##### INPUT MATERIAL
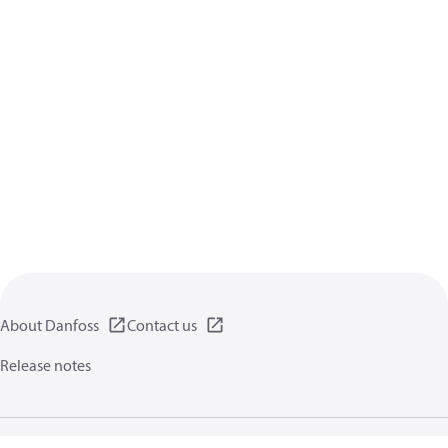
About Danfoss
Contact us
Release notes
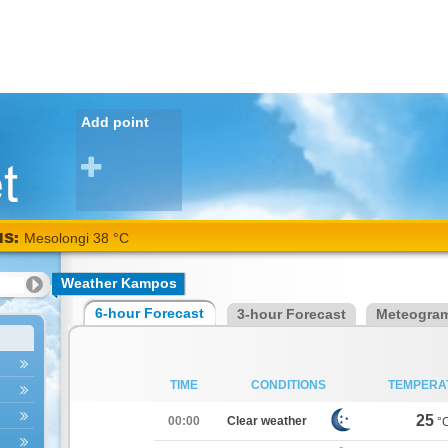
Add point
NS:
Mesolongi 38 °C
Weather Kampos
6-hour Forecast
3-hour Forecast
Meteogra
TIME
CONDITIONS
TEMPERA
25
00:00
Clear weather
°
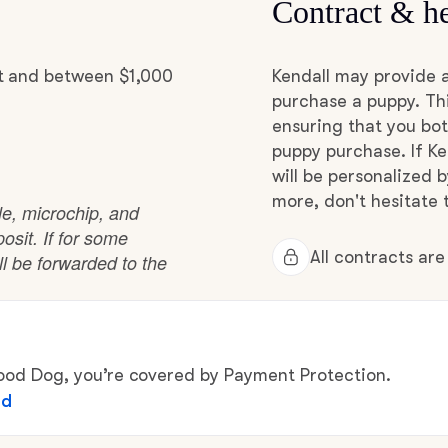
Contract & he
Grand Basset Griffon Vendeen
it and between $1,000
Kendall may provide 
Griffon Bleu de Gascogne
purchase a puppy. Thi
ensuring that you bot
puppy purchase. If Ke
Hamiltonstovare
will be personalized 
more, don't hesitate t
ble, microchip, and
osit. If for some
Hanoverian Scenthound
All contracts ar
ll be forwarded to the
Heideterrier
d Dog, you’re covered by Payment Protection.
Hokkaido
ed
##########
TASK TO CARRY OUT:
Single out each line of the records above with the string "purchase" in it, and copy it.

WRITTEN ANSWER:
purchase a puppy. Thi
puppy purchase. If Ke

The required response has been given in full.